Do you know many technical communities where volunteers…

  • mentored 20k women by holding workshops in 500 cities in 100 countries?
  • fostered a local community until it was ready to organize a conference in Africa?
  • award a prize to those who welcome newcomers, freely give assistance, and help to grow the community?

And I haven’t even mentioned excellent conferences such as DjangoCon Europe and Django under the Hood.

From a technical perspective, Django is exciting because it’s boring. Who wants to spend time thinking about their framework rather than their app? Django and its ecosystem cover the needs of many web apps, large and small. It’s robust, well documented, well tested, and unfashionable. What else?

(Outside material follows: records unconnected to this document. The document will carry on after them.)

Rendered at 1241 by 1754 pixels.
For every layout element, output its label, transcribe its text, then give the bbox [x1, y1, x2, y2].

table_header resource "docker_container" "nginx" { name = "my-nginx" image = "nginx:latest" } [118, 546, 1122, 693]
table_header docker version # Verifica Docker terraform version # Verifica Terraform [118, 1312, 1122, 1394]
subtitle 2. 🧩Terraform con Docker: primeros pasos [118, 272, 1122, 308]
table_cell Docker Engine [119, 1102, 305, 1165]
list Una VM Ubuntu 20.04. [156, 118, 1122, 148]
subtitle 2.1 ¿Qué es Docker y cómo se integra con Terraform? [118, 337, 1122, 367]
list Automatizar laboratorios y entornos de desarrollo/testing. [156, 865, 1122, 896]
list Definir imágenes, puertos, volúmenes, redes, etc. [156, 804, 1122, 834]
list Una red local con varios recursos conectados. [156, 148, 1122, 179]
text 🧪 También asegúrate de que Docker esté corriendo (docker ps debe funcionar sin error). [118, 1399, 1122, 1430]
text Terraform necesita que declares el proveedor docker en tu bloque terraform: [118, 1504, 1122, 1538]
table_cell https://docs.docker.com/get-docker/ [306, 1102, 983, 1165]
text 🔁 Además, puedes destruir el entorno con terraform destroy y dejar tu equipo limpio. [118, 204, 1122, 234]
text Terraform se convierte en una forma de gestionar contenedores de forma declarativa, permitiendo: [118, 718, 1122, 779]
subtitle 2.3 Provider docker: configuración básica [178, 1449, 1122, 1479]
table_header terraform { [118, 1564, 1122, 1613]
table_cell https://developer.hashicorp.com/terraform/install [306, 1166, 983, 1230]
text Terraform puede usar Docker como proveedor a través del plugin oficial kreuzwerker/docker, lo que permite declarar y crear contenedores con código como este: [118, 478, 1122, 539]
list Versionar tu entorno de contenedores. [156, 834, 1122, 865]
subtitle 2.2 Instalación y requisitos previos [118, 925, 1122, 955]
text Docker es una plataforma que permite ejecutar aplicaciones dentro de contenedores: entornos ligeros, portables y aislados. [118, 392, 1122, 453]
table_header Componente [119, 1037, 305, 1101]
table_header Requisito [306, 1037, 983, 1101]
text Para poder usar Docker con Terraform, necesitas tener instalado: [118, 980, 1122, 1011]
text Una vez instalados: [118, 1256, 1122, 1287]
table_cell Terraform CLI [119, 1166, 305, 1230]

Is there anything else you’d like to say?

I find it most interesting to look at open source from an ecological perspective. There’ve been massive changes in the ecosystem over the past decade. We’re still at the beginning.

When looking at individual projects, often the picture is bleak. Most projects rely on a few key contributors who struggle with burnout. We haven’t figured out sustainability yet.

When looking at the broader picture, there’s more energy than ever. New projects get started all the time. Best practices are getting mature.

Django isn’t the hot new thing it was in 2008, but the DSF pays full-time fellows to ensure that it’s maintained well. Since 2014, I’ve been thinking the next frontier for Django was to make inroads in enterprise IT. I don’t know if that’s really going to happen, but it seems possible!

Today, volunteer time is the currency of open source. Tomorrow, money will play a bigger part. We don’t know how that will work yet. Corporate interactions with open source are often disappointing, but they’re improving as IT stakeholders get a better understanding of open source.

Open source will thrive if we keep the learning paths wide open and if we figure out how to organize larger efforts. It’s fine if millions of aspiring programmers write their own mini-frameworks: they’re building the skills to contribute to larger projects. We’ve seen a lot of progress in social norms in open source communities and in their codification. I hope we’ll develop governance practices that make it easier to scale large, community-driven open source projects!